It’s easy to see why Francine Rivers is an undisputed master in the genre of Christian historical fiction. This semiautobiographical story is a sprawling saga covering half a century and two continents and a pair of troubled protagonists. The writing is solid throughout, spiritual without being preachy, and graced with nice touches of alliteration and poetic description – mostly in the European setting.
My two slightly negative comments are these. First, neither character is particularly appealing; Marta is a bitter and often needlessly harsh mother. Absorbing the repeated flare-ups and cutting moments of cruelty is less than pleasant. Also – and this reveals my admitted male bias – there’s an off-putting lurching about emotionally. A girl meets a nice-looking guy and instantly has her pulse pound; she’s weak in the knees; when he smiles, her skin tingles and she doesn’t trust herself to speak. That kind of overwrought giddiness. Two pages later, she’s screaming at him.
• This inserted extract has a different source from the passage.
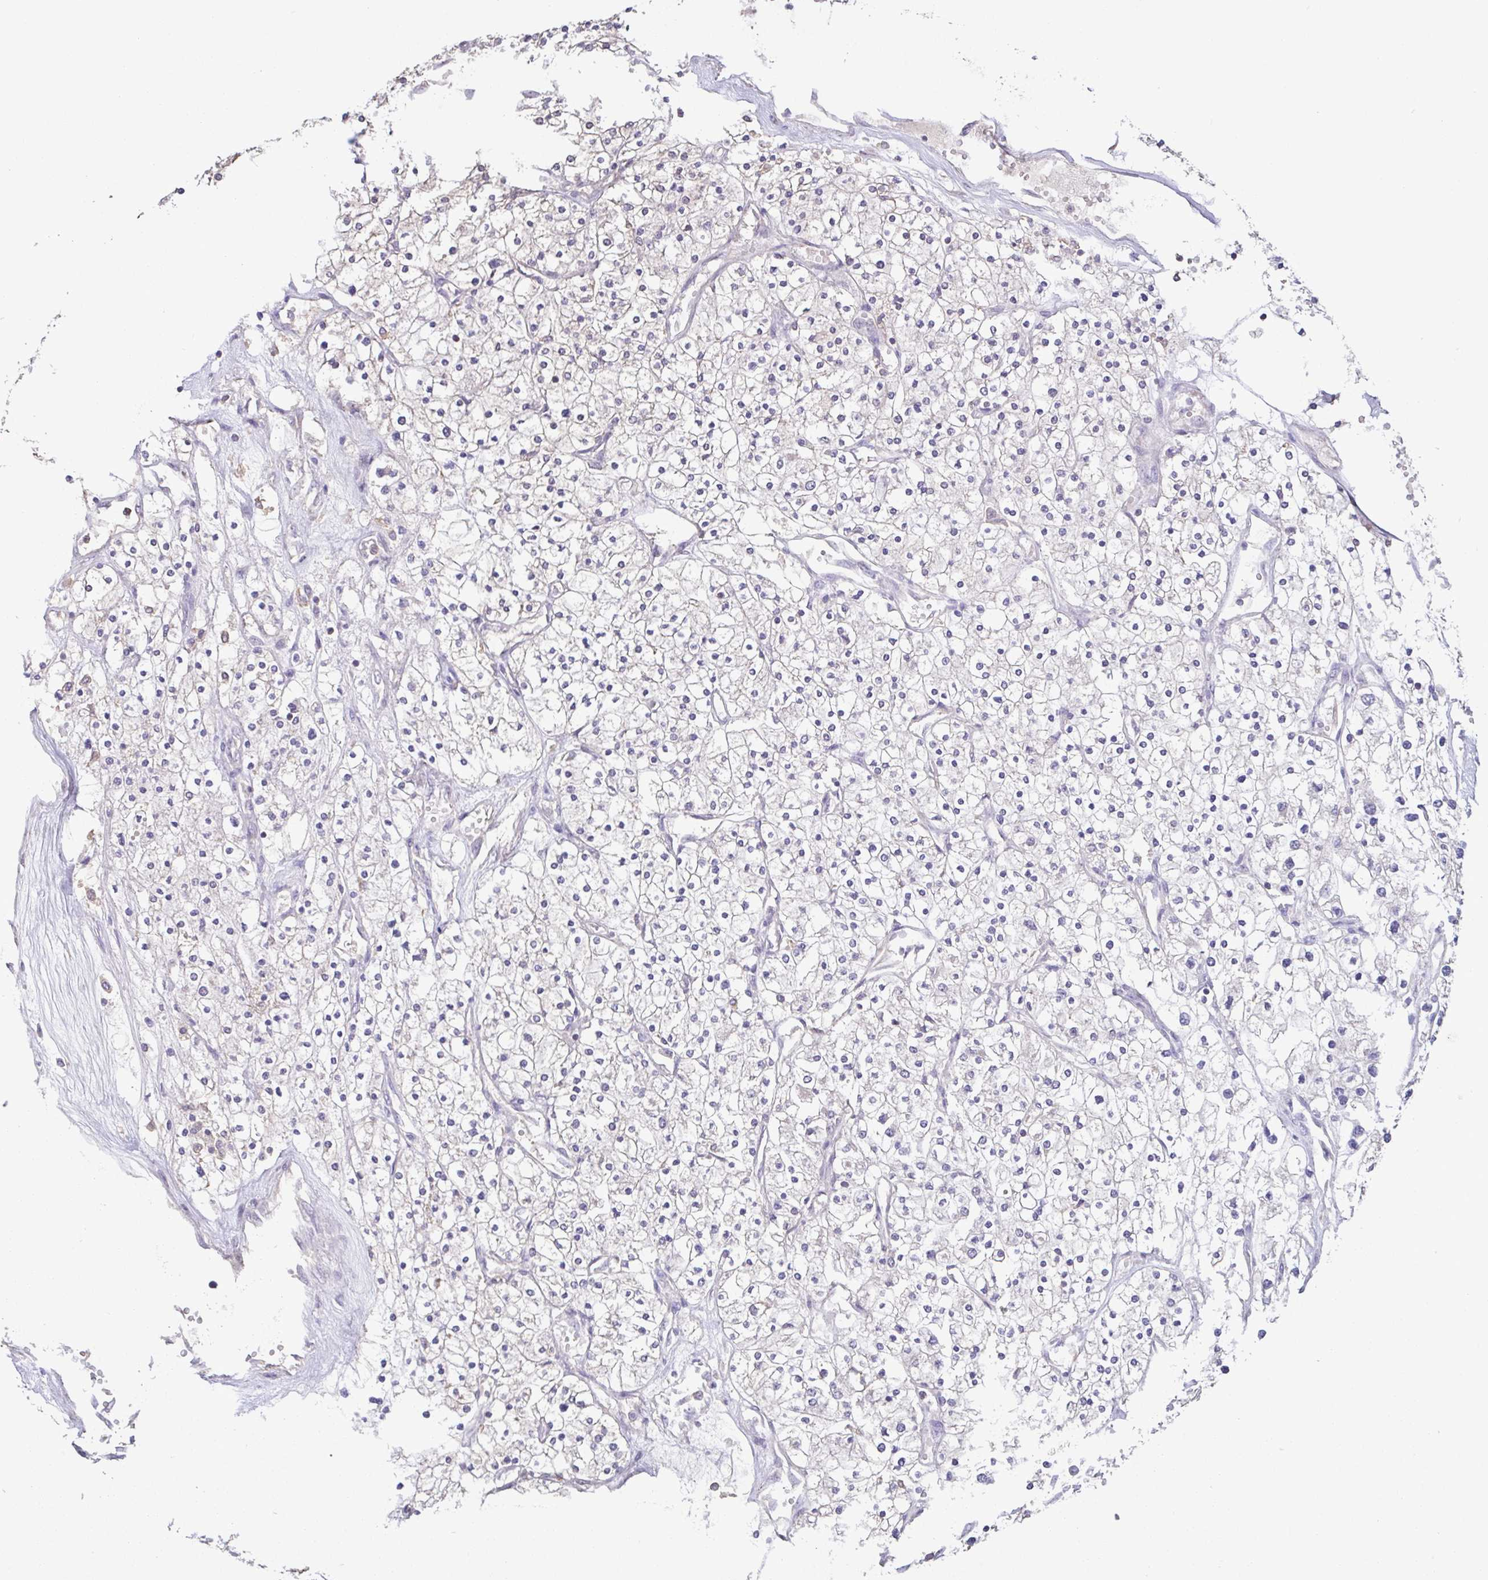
{"staining": {"intensity": "negative", "quantity": "none", "location": "none"}, "tissue": "renal cancer", "cell_type": "Tumor cells", "image_type": "cancer", "snomed": [{"axis": "morphology", "description": "Adenocarcinoma, NOS"}, {"axis": "topography", "description": "Kidney"}], "caption": "Tumor cells show no significant positivity in renal cancer (adenocarcinoma).", "gene": "ACTRT2", "patient": {"sex": "male", "age": 80}}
That aside, the dialogue is good, the grit and resourcefulness of the characters is admirable, and the expressions of faith are genuine and appealing. I especially admire how Rivers writes frankly but without any crudity about some adult themes: rape, sexual longing between husband and wife, etc. This part is very well-done, and the book would be rated as a mature PG-13, which I really like. The strongest part of the story is during World War II where the daughter’s husband is off to Europe to fight the Nazis. The emotional tension of that part of the novel is excellent.
Readers should be forewarned that this long novel does NOT stand alone; it abruptly ends in mid-stream, requiring the audience to also get the sequel.